Dataset entries
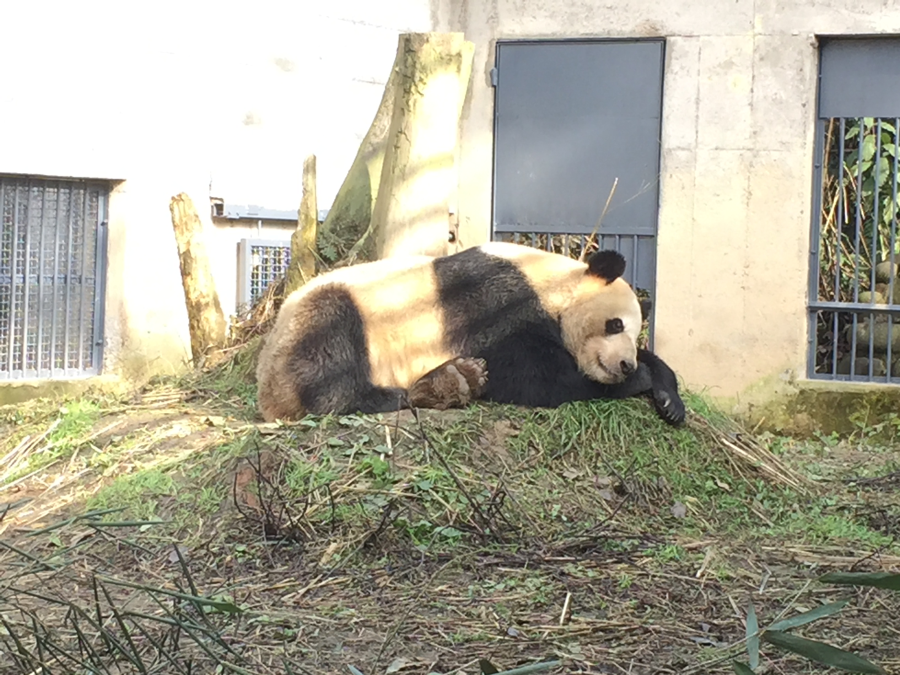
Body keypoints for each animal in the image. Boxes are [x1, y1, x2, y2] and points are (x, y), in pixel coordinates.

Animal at [256, 240, 684, 426]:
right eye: (615, 325)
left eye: (635, 334)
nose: (625, 365)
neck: (551, 285)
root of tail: (269, 393)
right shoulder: (496, 304)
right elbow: (537, 380)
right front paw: (642, 380)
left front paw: (668, 398)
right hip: (327, 319)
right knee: (330, 355)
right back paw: (401, 394)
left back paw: (451, 382)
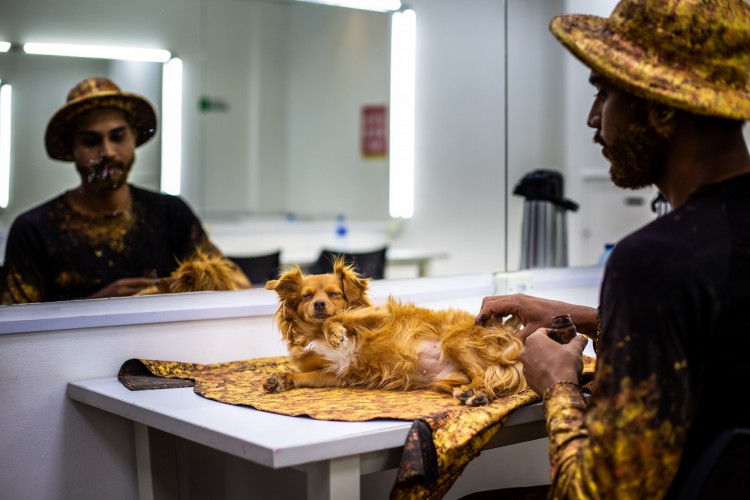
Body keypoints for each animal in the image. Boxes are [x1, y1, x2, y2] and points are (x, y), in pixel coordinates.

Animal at [264, 262, 528, 406]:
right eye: (306, 296)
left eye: (333, 294)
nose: (318, 304)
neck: (316, 334)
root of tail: (506, 333)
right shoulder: (337, 373)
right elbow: (306, 377)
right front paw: (283, 379)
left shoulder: (380, 315)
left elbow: (337, 318)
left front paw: (336, 333)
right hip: (443, 380)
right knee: (480, 381)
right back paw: (470, 394)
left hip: (454, 340)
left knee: (484, 378)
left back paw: (477, 395)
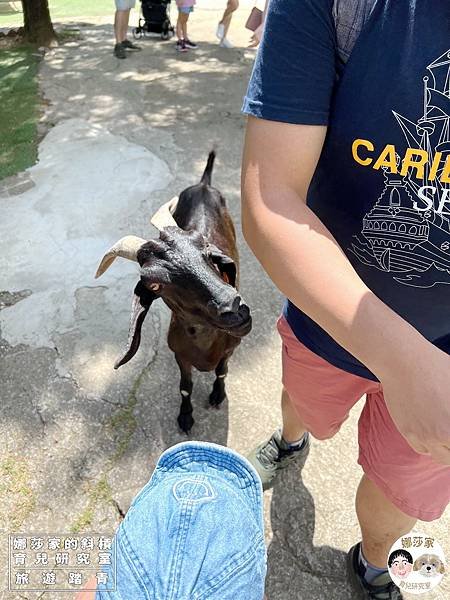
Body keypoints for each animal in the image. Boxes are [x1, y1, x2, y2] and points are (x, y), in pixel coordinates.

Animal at [95, 151, 251, 432]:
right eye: (155, 284)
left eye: (208, 251)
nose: (235, 309)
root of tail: (202, 184)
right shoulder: (180, 355)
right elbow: (185, 387)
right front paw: (185, 417)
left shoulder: (231, 348)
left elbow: (222, 371)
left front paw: (217, 395)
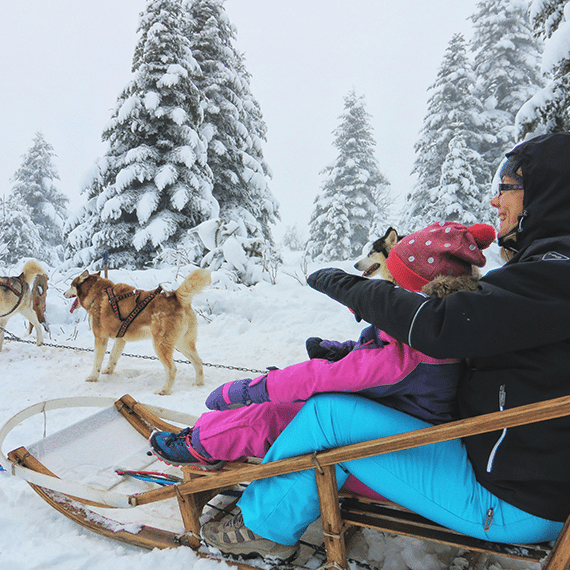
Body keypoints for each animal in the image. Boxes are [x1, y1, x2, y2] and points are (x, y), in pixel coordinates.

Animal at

ASSIGNED TASK
Since only the text is needed, retype the data above exactly and omit the pictures.

SOLUTION BELOW
Body keypoints for each animal in the image. Boxes are [x1, y1, x2, y2] and points are (x, y), in pixel coordinates.

Animal at [256, 240, 684, 426]:
right eye: (615, 325)
left eye: (635, 334)
nose: (625, 365)
neck: (551, 285)
root of tail: (269, 393)
right shoulder: (496, 304)
right elbow: (537, 380)
right front paw: (642, 380)
left front paw: (668, 398)
right hip: (327, 319)
right knee: (330, 355)
right back paw: (401, 394)
left back paw: (451, 382)
Body keypoints for each animal in the image. Boxes are [x1, y1, x2, y2] and points are (x, y), in pixel coordinates.

Animal at [264, 262, 528, 406]:
right eye: (306, 296)
left eye: (333, 294)
nose: (318, 304)
neck: (316, 334)
root of tail: (506, 333)
right shoulder: (337, 373)
right elbow: (306, 377)
right front paw: (283, 379)
left shoulder: (380, 315)
left elbow: (337, 318)
left front paw: (336, 333)
right hip: (443, 380)
right knee: (480, 381)
right back paw: (470, 394)
left hip: (454, 340)
left knee: (484, 378)
left back paw: (477, 395)
Body keypoints for each animal in the image. Boxes are [x1, y1, x2, y2] and points are (x, y), in pixel coordinates.

Animal at [95, 151, 251, 432]:
right eye: (155, 284)
left eye: (208, 251)
nose: (235, 309)
root of tail: (202, 184)
right shoulder: (180, 355)
right elbow: (185, 387)
right front paw: (185, 417)
left shoulder: (231, 348)
left elbow: (222, 371)
left front paw: (217, 395)
Body keypoints for each animal in the image. Boxes are [x1, y1, x2, y2] and points are (x, y), in pixel coordinates.

Animal at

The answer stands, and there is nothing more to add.